A real sense of camaraderie…
A feeling that the past is being let go…
This momentous day will be imprinted on our memorie
s for years to come…
The Jacobin heard, yet didn’t hear. He was staring at the sky, where the shape, black against the lightening ceiling of cloud, was rising, buoyed by the thrumming of its rotors.
He pulled over quickly beside a hedge, killed the engine to get rid of the exhaust fumes. He peered upwards. The helicopter had stopped ascending and hung, raptor-like, before swinging away to the north.
He’d thought he would be too late. In a sense he was, because the helicopter had taken off before he’d got there. But didn’t that suggest Purkiss himself had failed to stop it? The Jacobin reached for his phone, into which he’d copied the web address of the tracking site. No internet connection.
A car was emerging in the distance through the gates of the airfield. It stopped beyond the gates and a man got out and closed them behind the car. The Jacobin started the engine of his car again. It wouldn’t do to be noticed sitting in a stationary vehicle this close to the airfield. Nor would it be a good idea to turn round immediately and drive away, in sight of the car. The Jacobin continued along the road that ran past the airfield.
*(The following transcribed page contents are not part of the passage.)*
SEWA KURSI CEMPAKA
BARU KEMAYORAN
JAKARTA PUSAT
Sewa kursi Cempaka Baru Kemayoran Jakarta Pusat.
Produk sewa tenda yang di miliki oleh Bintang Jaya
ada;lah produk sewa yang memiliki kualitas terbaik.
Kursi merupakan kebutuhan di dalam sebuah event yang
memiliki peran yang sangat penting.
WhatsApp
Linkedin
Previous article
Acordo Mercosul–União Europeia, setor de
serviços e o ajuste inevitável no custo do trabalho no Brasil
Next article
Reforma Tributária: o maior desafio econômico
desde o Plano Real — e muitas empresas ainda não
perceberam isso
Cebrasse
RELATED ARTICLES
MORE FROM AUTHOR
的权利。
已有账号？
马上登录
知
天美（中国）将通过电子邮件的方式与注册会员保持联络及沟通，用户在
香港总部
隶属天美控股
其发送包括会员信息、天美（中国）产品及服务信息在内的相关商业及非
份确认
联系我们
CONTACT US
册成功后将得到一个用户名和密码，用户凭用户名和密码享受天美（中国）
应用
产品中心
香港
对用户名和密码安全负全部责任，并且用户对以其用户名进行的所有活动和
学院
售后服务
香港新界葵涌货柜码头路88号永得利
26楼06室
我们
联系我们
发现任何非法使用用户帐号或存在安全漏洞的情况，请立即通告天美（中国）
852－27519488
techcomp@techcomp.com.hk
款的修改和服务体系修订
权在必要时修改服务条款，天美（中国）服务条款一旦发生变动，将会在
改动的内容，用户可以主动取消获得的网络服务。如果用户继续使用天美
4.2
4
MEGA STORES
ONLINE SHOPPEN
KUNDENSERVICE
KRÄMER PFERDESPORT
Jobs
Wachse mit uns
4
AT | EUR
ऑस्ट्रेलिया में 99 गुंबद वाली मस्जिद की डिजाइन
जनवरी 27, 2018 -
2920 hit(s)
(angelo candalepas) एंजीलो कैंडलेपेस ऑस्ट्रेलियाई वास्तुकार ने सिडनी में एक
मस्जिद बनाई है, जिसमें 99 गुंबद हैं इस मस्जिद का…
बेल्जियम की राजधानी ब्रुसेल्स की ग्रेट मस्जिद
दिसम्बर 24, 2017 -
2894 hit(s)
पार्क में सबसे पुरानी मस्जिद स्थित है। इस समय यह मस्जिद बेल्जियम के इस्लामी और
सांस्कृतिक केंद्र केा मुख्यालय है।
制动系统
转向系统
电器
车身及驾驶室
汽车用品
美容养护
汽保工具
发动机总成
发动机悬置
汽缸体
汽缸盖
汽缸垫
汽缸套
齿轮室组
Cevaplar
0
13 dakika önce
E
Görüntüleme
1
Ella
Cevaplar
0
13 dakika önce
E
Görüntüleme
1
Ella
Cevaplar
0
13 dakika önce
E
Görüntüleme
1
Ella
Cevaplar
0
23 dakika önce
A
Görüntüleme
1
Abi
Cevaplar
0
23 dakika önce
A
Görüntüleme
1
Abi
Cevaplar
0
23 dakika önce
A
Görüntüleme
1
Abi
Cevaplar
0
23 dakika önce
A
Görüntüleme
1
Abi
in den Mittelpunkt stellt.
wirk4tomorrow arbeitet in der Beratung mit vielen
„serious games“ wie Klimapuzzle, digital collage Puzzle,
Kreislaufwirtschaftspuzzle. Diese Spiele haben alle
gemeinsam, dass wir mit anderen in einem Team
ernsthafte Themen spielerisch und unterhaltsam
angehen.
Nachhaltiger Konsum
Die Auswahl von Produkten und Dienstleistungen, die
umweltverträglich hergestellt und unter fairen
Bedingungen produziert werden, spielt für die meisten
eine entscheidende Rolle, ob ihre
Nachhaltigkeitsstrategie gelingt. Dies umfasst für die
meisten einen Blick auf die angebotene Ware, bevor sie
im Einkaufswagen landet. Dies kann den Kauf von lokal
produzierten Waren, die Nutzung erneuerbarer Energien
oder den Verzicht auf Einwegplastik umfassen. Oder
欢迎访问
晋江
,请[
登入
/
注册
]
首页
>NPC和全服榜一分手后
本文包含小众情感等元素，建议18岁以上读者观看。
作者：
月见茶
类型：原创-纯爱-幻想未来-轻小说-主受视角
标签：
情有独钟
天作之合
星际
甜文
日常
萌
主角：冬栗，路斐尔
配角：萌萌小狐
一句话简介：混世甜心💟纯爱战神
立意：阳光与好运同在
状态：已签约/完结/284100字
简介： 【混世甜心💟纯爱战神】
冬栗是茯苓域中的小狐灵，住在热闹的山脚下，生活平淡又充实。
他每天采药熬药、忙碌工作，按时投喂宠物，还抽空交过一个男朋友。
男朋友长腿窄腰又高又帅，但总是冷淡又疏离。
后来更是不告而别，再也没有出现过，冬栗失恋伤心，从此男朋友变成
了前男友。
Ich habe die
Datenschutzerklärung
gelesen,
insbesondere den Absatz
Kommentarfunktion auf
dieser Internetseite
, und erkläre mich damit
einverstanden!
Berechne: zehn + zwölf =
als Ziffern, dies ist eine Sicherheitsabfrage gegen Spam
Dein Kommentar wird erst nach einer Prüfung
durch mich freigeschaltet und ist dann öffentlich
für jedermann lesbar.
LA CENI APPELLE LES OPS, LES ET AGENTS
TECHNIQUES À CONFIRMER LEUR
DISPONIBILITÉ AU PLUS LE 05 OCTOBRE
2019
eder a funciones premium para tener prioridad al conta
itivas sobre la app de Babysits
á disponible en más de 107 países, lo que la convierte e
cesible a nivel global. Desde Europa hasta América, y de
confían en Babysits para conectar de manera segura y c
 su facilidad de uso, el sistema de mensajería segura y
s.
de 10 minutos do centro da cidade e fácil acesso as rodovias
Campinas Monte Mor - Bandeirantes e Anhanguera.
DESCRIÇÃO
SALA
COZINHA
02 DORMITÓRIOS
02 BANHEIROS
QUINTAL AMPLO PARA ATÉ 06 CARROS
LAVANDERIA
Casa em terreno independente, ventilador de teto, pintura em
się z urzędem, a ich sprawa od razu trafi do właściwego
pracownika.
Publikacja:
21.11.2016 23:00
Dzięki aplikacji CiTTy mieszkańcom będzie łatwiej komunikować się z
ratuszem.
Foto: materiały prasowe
As he approached the other car, which was heading towards him, he glanced at its occupants, as one would naturally do when passing another vehicle on such an empty road. Three of them. Although none was familiar, he recognised the type. Kuznetsov’s people, soldiers by background, grim faced. They wouldn’t recognise him, had never met him before. No sign of Purkiss in the car. They would be the backup, the Jacobin assumed. The crew who were to meet the chopper out at sea.
To follow them, even at a distance, would invite suspicion, and if they turned on him the odds were hardly in his favour, not just numerically. He punched the address of a location he knew on the coast into the car’s satellite navigation system. It directed him to continue the way he was heading. The Jacobin put his foot down, glancing every now and again at the display on his phone.